A journalist interviewed Murdock about the case and was able to connect with the father of that young man. The subsequent article reached a high school principal in a major city in Australia whose son overdosed but did not suffer the same fate. With the blessing of the deceased man’s father, the principal incorporated the expansive feature into their curriculum.
“And so the dad got quite teary with me on the phone, and he said, 'Detective, if I've helped one person — if I've saved one person from this terrible tragedy,' he says, 'I will feel that my son has not died in vain.'”
“He was very grateful for that. And so that was a real eye-opener for me to see how we can help each other as human beings,” Murdock said.
“About two and a half years later, my own brother — who was addicted to drugs — passed away. He overdosed and died,” Murdoch said.
He explained that his beloved adopted brother, Mike — both Murdock and Mike were adopted from different families — joined the military because those around him said he needed discipline.
No one knew that Mike suffered from schizophrenia until he was diagnosed three years later after he was discharged.
“He was always sort of peripherally in trouble with the police,” Murdock said. “It was interesting all the times that he was sort of in trouble with the law, the officers always said he was so respectful. And I said, ‘That's because he has an older brother who he respects, and so he's respectful to the profession.'”
Mike tried many different kinds of drugs, but his substances of choice were alcohol and cannabis.
“He had mental health issues as well, auditory hallucinations,” Murdock explained. “And so he struggled for many years then. We didn't even know it because he wasn't able to articulate what he was going through.”
When Mike tried prescription drugs that were not his own — but he may have mistaken them for his own — he went into the woods near his home and was found deceased eight days later. It was ruled an accidental overdose.
When asked if he thought there was a divine reason for the suffering Mike endured, Murdock said, that’s “a very common question to be asked in ministry.”
He says it boils down to free will.
“It's not like there's a script that God's following, you know? God created life and life is, sort of, carrying on its own.”

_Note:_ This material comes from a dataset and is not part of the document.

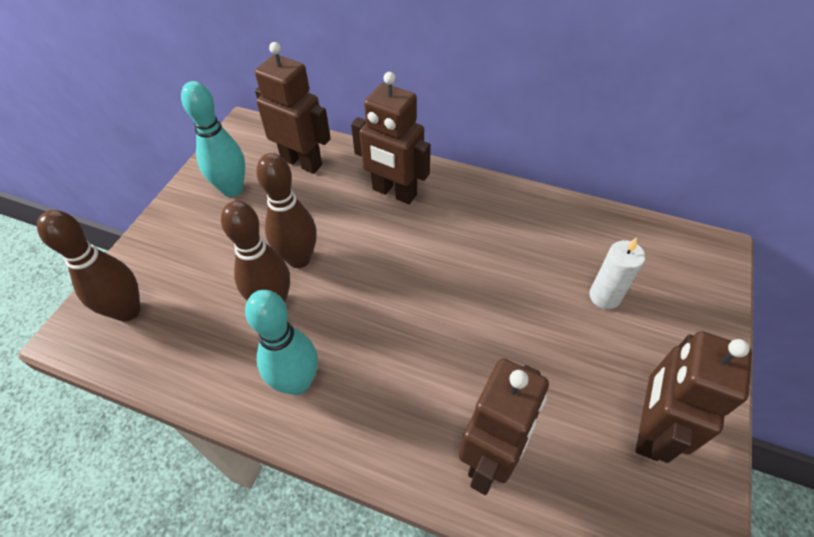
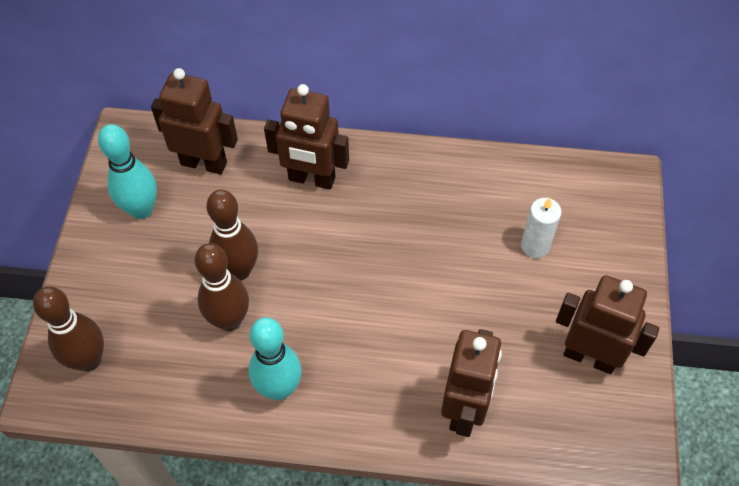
camera: 15 degrees left, 5 degrees up
brown robot [635,331,752,463] -> brown robot turned 105 degrees clockwise [556,275,659,374]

“There are circumstances, you know, children with cancer and horrendous things — horrendous diseases. I don't think it’s karmic.”
“You didn't do anything wrong. You didn't do anything to deserve that,” Murdock explained.
He said it’s just “the incredible variety of life,” “life circumstances” as an organism “in God's creation.”
Though his brother struggled, Murdock said that while he "can’t draw a straight line," Mike was very creative. Murdock and his children learned a lot from Mike and his struggles.
Though he lost a brother, Murdock had the pleasure of meeting his birth mother and four half-siblings at the age of 52.
“I didn't even know that I had these siblings,” he said.
Throughout Murdock’s career with Toronto police, as an educator, and as a diaconal minister, Murdock learned too many lessons to list, but the “biggest transition ever was the understanding of an issue with power and privilege.”
He spoke of how he has been given respect as both a police officer and minister, while a fellow minister in Barrie who happens to be Black has had very different experiences.
“He would go to Walmart to go shopping, and suddenly the security guard was following him, you know, because he was a Black man in the store. And then he would put his collar on, and nobody followed him because now he had privilege,” Murdock explained.
Murdock said he looks forward to meeting people and leaders of different faiths — he participated in the 2nd annual Interfaith Symposium earlier this month — as well as continuing ministry “as long as the good Lord lets me.”
He stands at the pulpit at St. James United Church (2230 Victoria St.) every Sunday at 10 a.m.